La femme a du acquérir aussi une certaine importance là où son sexe était en minorité et où par conséquent la polygamie faisait place à la polyandrie. Cet état de choses dure même encore à l'heure qu'il est à Ceylan, dans les îles Sandwich, aux îles Marquises, au Congo et dans le territoire de Loango. A une époque ultérieure, le droit de posséder plusieurs hommes à la fois fut accordé en privilège aux filles des rois des Incas (Pérou). Il s'est en outre établi une sorte de loi de nature en vertu de laquelle, dans les sociétés basées sur la polyandrie, le chiffre des naissances masculines est sensiblement supérieur à celui des naissances féminines, ce qui a, dans une certaine mesure, perpétué l'ancien état de choses.

Abstraction faite de ces exceptions qui peuvent compter pour des anomalies, l'homme s'est, partout ailleurs, emparé de la souveraineté. Cela a du surtout se produire à partir du moment où s'accomplit entre un homme seul et une femme seule une union durable, probablement amenée par le premier des deux. La pénurie de femmes, le fait d'en trouver une particulièrement à son goût, firent naître chez l'homme le désir de la possession constante. On vit poindre l'égoïsme masculin. L'homme prit une femme avec ou sans le consentement de ses congénères et ceux-ci suivirent l'exemple donné. Il imposa à la femme le devoir de n'accepter que ses caresses, mais en échange il s'imposa celui de la considérer comme son épouse et de garder et protéger leurs enfants comme siens. La plus grande sécurité de cette situation la fit apparaître à la femme comme plus avantageuse : telle fut l'origine du mariage [1].

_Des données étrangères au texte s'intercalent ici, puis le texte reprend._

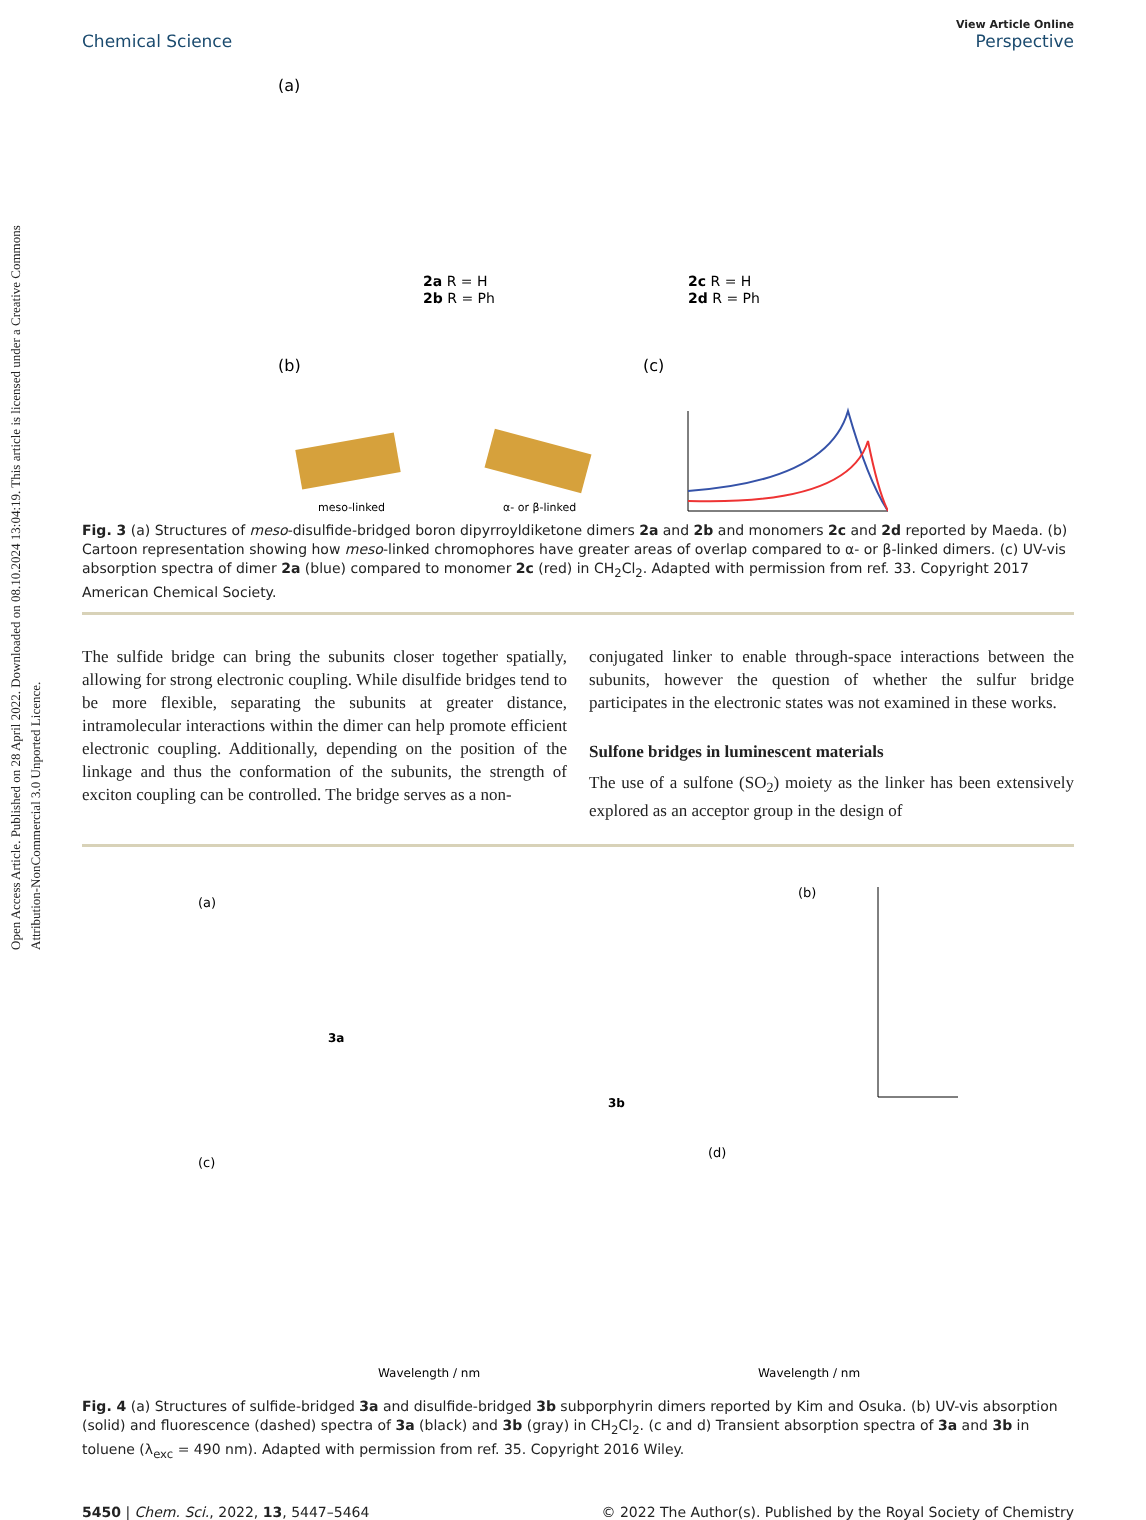Open Access Article. Published on 28 April 2022. Downloaded on 08.10.2024 13:04:19. This article is licensed under a Creative Commons Attribution-NonCommercial 3.0 Unported Licence.
View Article Online
Chemical Science Perspective
(a)
2a R = H
2b R = Ph
2c R = H
2d R = Ph
(b)
(c)
meso-linked
α- or β-linked
Fig. 3 (a) Structures of meso-disulfide-bridged boron dipyrroyldiketone dimers 2a and 2b and monomers 2c and 2d reported by Maeda. (b) Cartoon representation showing how meso-linked chromophores have greater areas of overlap compared to α- or β-linked dimers. (c) UV-vis absorption spectra of dimer 2a (blue) compared to monomer 2c (red) in CH<sub>2</sub>Cl<sub>2</sub>. Adapted with permission from ref. 33. Copyright 2017 American Chemical Society.
The sulfide bridge can bring the subunits closer together spatially, allowing for strong electronic coupling. While disulfide bridges tend to be more flexible, separating the subunits at greater distance, intramolecular interactions within the dimer can help promote efficient electronic coupling. Additionally, depending on the position of the linkage and thus the conformation of the subunits, the strength of exciton coupling can be controlled. The bridge serves as a non-
conjugated linker to enable through-space interactions between the subunits, however the question of whether the sulfur bridge participates in the electronic states was not examined in these works.
Sulfone bridges in luminescent materials
The use of a sulfone (SO<sub>2</sub>) moiety as the linker has been extensively explored as an acceptor group in the design of
(a)
3a
3b
(b)
(c)
(d)
Wavelength / nm
Wavelength / nm
Fig. 4 (a) Structures of sulfide-bridged 3a and disulfide-bridged 3b subporphyrin dimers reported by Kim and Osuka. (b) UV-vis absorption (solid) and fluorescence (dashed) spectra of 3a (black) and 3b (gray) in CH<sub>2</sub>Cl<sub>2</sub>. (c and d) Transient absorption spectra of 3a and 3b in toluene (λ<sub>exc</sub> = 490 nm). Adapted with permission from ref. 35. Copyright 2016 Wiley.
5450 | Chem. Sci., 2022, 13, 5447–5464 © 2022 The Author(s). Published by the Royal Society of Chemistry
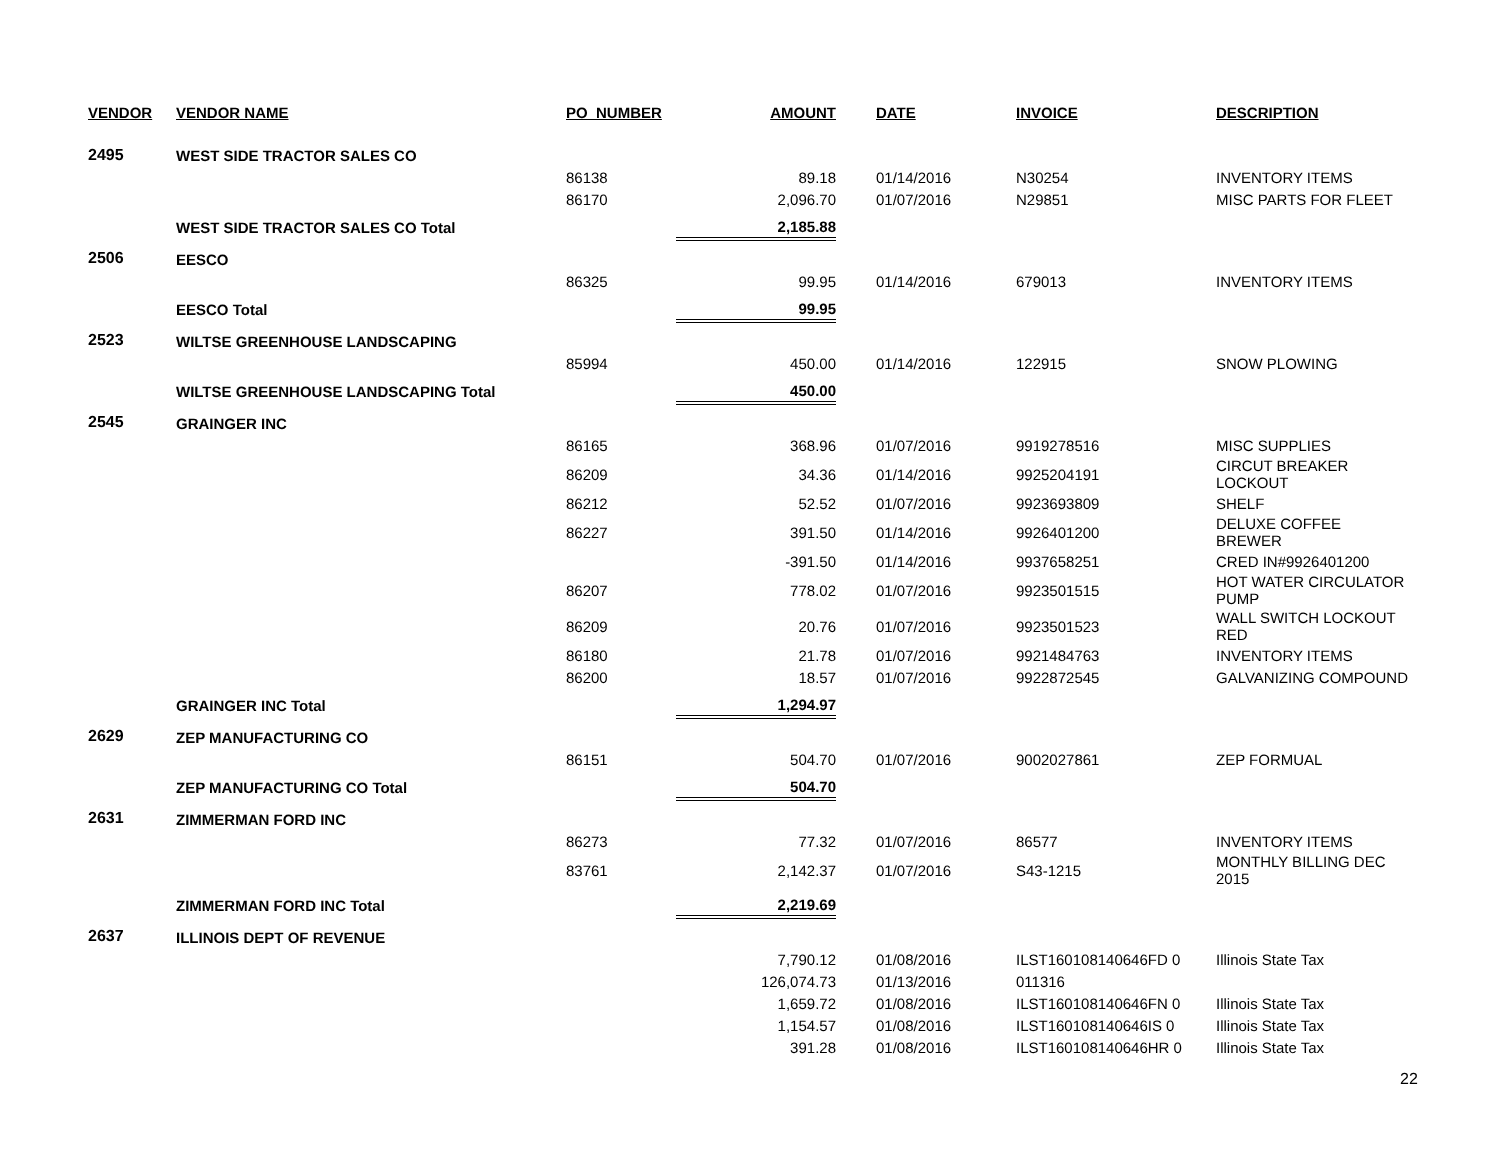| VENDOR | VENDOR NAME | PO_NUMBER | AMOUNT | DATE | INVOICE | DESCRIPTION |
| --- | --- | --- | --- | --- | --- | --- |
| 2495 | WEST SIDE TRACTOR SALES CO | | | | | |
| | | 86138 | 89.18 | 01/14/2016 | N30254 | INVENTORY ITEMS |
| | | 86170 | 2,096.70 | 01/07/2016 | N29851 | MISC PARTS FOR FLEET |
| | WEST SIDE TRACTOR SALES CO Total | | 2,185.88 | | | |
| 2506 | EESCO | | | | | |
| | | 86325 | 99.95 | 01/14/2016 | 679013 | INVENTORY ITEMS |
| | EESCO Total | | 99.95 | | | |
| 2523 | WILTSE GREENHOUSE LANDSCAPING | | | | | |
| | | 85994 | 450.00 | 01/14/2016 | 122915 | SNOW PLOWING |
| | WILTSE GREENHOUSE LANDSCAPING Total | | 450.00 | | | |
| 2545 | GRAINGER INC | | | | | |
| | | 86165 | 368.96 | 01/07/2016 | 9919278516 | MISC SUPPLIES |
| | | 86209 | 34.36 | 01/14/2016 | 9925204191 | CIRCUT BREAKER LOCKOUT |
| | | 86212 | 52.52 | 01/07/2016 | 9923693809 | SHELF |
| | | 86227 | 391.50 | 01/14/2016 | 9926401200 | DELUXE COFFEE BREWER |
| | | | -391.50 | 01/14/2016 | 9937658251 | CRED IN#9926401200 |
| | | 86207 | 778.02 | 01/07/2016 | 9923501515 | HOT WATER CIRCULATOR PUMP |
| | | 86209 | 20.76 | 01/07/2016 | 9923501523 | WALL SWITCH LOCKOUT RED |
| | | 86180 | 21.78 | 01/07/2016 | 9921484763 | INVENTORY ITEMS |
| | | 86200 | 18.57 | 01/07/2016 | 9922872545 | GALVANIZING COMPOUND |
| | GRAINGER INC Total | | 1,294.97 | | | |
| 2629 | ZEP MANUFACTURING CO | | | | | |
| | | 86151 | 504.70 | 01/07/2016 | 9002027861 | ZEP FORMUAL |
| | ZEP MANUFACTURING CO Total | | 504.70 | | | |
| 2631 | ZIMMERMAN FORD INC | | | | | |
| | | 86273 | 77.32 | 01/07/2016 | 86577 | INVENTORY ITEMS |
| | | 83761 | 2,142.37 | 01/07/2016 | S43-1215 | MONTHLY BILLING DEC 2015 |
| | ZIMMERMAN FORD INC Total | | 2,219.69 | | | |
| 2637 | ILLINOIS DEPT OF REVENUE | | | | | |
| | | | 7,790.12 | 01/08/2016 | ILST160108140646FD 0 | Illinois State Tax |
| | | | 126,074.73 | 01/13/2016 | 011316 | |
| | | | 1,659.72 | 01/08/2016 | ILST160108140646FN 0 | Illinois State Tax |
| | | | 1,154.57 | 01/08/2016 | ILST160108140646IS 0 | Illinois State Tax |
| | | | 391.28 | 01/08/2016 | ILST160108140646HR 0 | Illinois State Tax |
22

[1] Cela ne veut naturellement pas dire qu'un seul homme « inventa » le mariage et le créa, à peu près comme « Dieu le père créa le premier homme, Adam ». Des idées nouvelles n'appartiennent jamais en propre à un seul individu ; elles sont le produit abstrait de l'oeuvre commune à beaucoup. Entre concevoir et formuler une idée, et la réaliser en un acte pratique, il y a du chemin, mais un chemin sur lequel beaucoup se rencontrent. Voilà pourquoi on prend si souvent pour siennes les idées d'un autre, et réciproquement. Lorsque les idées trouvent un terrain bien préparé, c'est-à-dire lorsqu'elles expriment un besoin généralement ressenti, on en vient bien vite à compter avec elles. C'est ce qu'il faut admettre de l'établissement du mariage. Si donc personne n'a « crée » le mariage, il s'est cependant bien trouvé quelqu'un « qui a commencé » et dont l'exemple n'a pas tardé à être imité par tous.

La base sur laquelle devaient se fonder la propriété individuelle, la famille, le clan, l'Etat, était établie.

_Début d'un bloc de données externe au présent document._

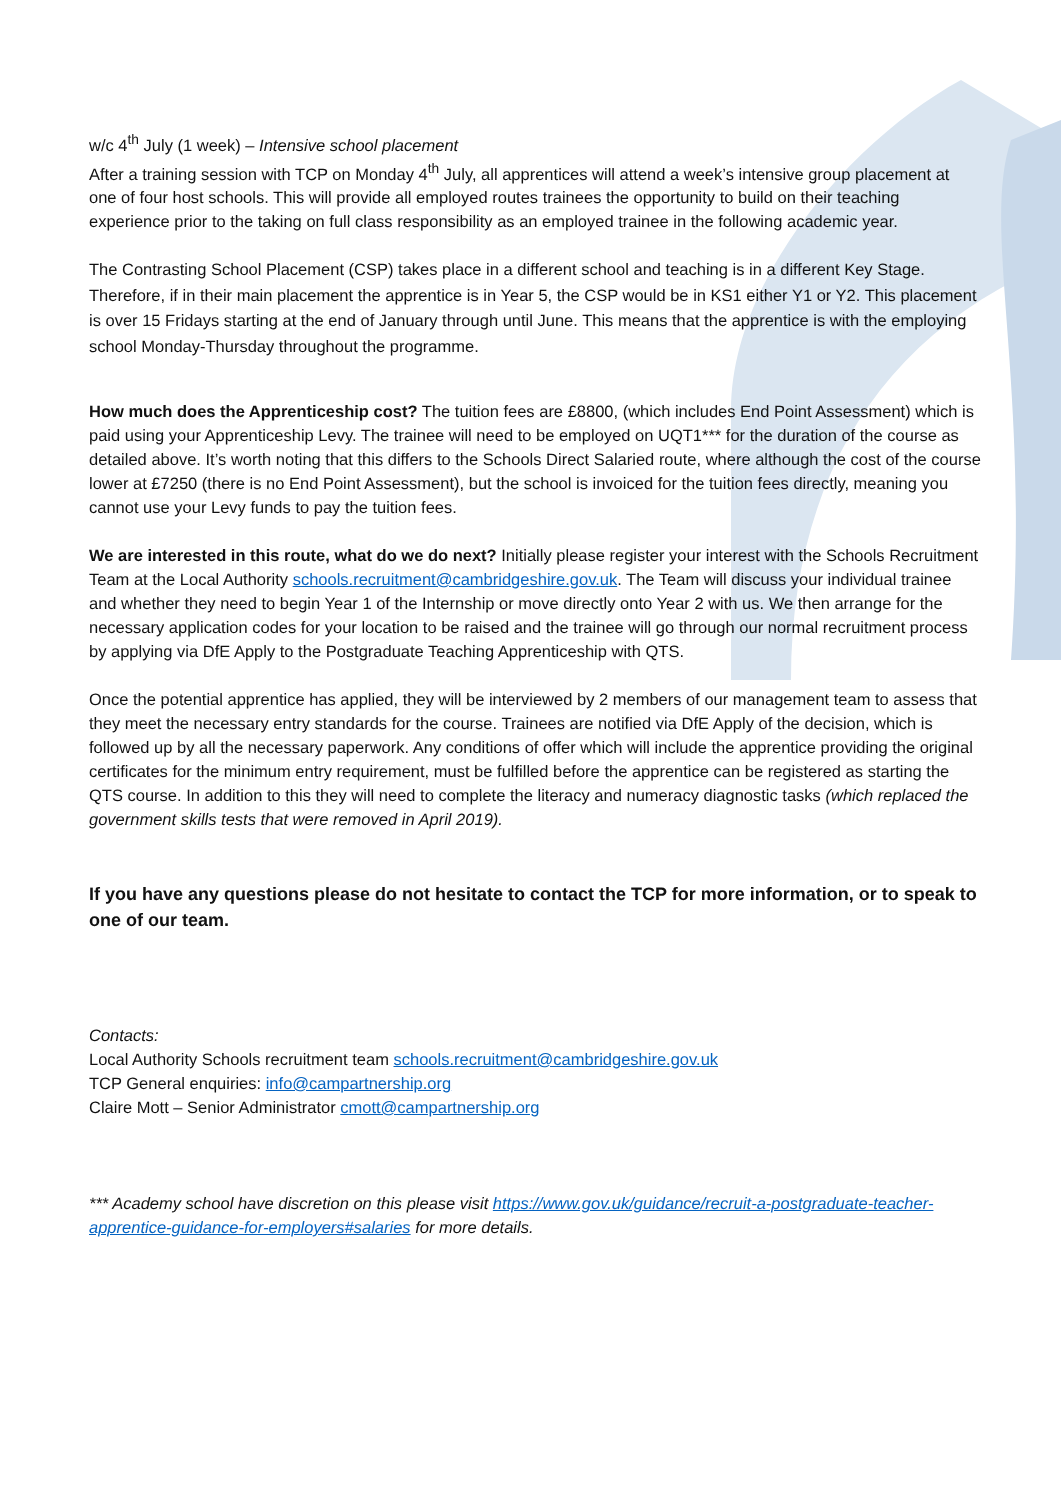w/c 4<sup>th</sup> July (1 week) – Intensive school placement
After a training session with TCP on Monday 4<sup>th</sup> July, all apprentices will attend a week’s intensive group placement at one of four host schools. This will provide all employed routes trainees the opportunity to build on their teaching experience prior to the taking on full class responsibility as an employed trainee in the following academic year.
The Contrasting School Placement (CSP) takes place in a different school and teaching is in a different Key Stage. Therefore, if in their main placement the apprentice is in Year 5, the CSP would be in KS1 either Y1 or Y2. This placement is over 15 Fridays starting at the end of January through until June. This means that the apprentice is with the employing school Monday-Thursday throughout the programme.
How much does the Apprenticeship cost? The tuition fees are £8800, (which includes End Point Assessment) which is paid using your Apprenticeship Levy. The trainee will need to be employed on UQT1*** for the duration of the course as detailed above. It’s worth noting that this differs to the Schools Direct Salaried route, where although the cost of the course lower at £7250 (there is no End Point Assessment), but the school is invoiced for the tuition fees directly, meaning you cannot use your Levy funds to pay the tuition fees.
We are interested in this route, what do we do next? Initially please register your interest with the Schools Recruitment Team at the Local Authority schools.recruitment@cambridgeshire.gov.uk. The Team will discuss your individual trainee and whether they need to begin Year 1 of the Internship or move directly onto Year 2 with us. We then arrange for the necessary application codes for your location to be raised and the trainee will go through our normal recruitment process by applying via DfE Apply to the Postgraduate Teaching Apprenticeship with QTS.
Once the potential apprentice has applied, they will be interviewed by 2 members of our management team to assess that they meet the necessary entry standards for the course. Trainees are notified via DfE Apply of the decision, which is followed up by all the necessary paperwork. Any conditions of offer which will include the apprentice providing the original certificates for the minimum entry requirement, must be fulfilled before the apprentice can be registered as starting the QTS course. In addition to this they will need to complete the literacy and numeracy diagnostic tasks (which replaced the government skills tests that were removed in April 2019).
If you have any questions please do not hesitate to contact the TCP for more information, or to speak to one of our team.
Contacts:
Local Authority Schools recruitment team schools.recruitment@cambridgeshire.gov.uk
TCP General enquiries: info@campartnership.org
Claire Mott – Senior Administrator cmott@campartnership.org
*** Academy school have discretion on this please visit https://www.gov.uk/guidance/recruit-a-postgraduate-teacher-apprentice-guidance-for-employers#salaries for more details.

La possession d'une femme et d'enfants fit désirer à l'homme du premier âge une demeure fixe. Jusque-là il courait les bois, dormant la nuit sur les arbres ou dans les cavernes quand les bêtes sauvages ne l'en chassaient pas. De ce jour il se construisit une hutte à laquelle il retournait après la chasse ou la pêche. La répartition du travail se fit à partir de ce moment. L'homme s'adonna à la chasse, à la péche et à la guerre ; la femme dut vaquer aux travaux de la maison, si l'on peut appliquer cette expression à cette époque primitive. Les incertitudes de la chasse, l'intempérie des saisons forcèrent l'homme, à mesure que sa famille s'augmentait, à domestiquer les animaux dont il utilisait le lait et la chair. Le chasseur devint pasteur. Les enfants grandirent et s'unirent entre eux - car la conception de l'inceste appartient à une période bien plus tardive. - Ainsi se fonda la famille patriarcale, d'où sortit à son tour l'association communiste, le clan [1].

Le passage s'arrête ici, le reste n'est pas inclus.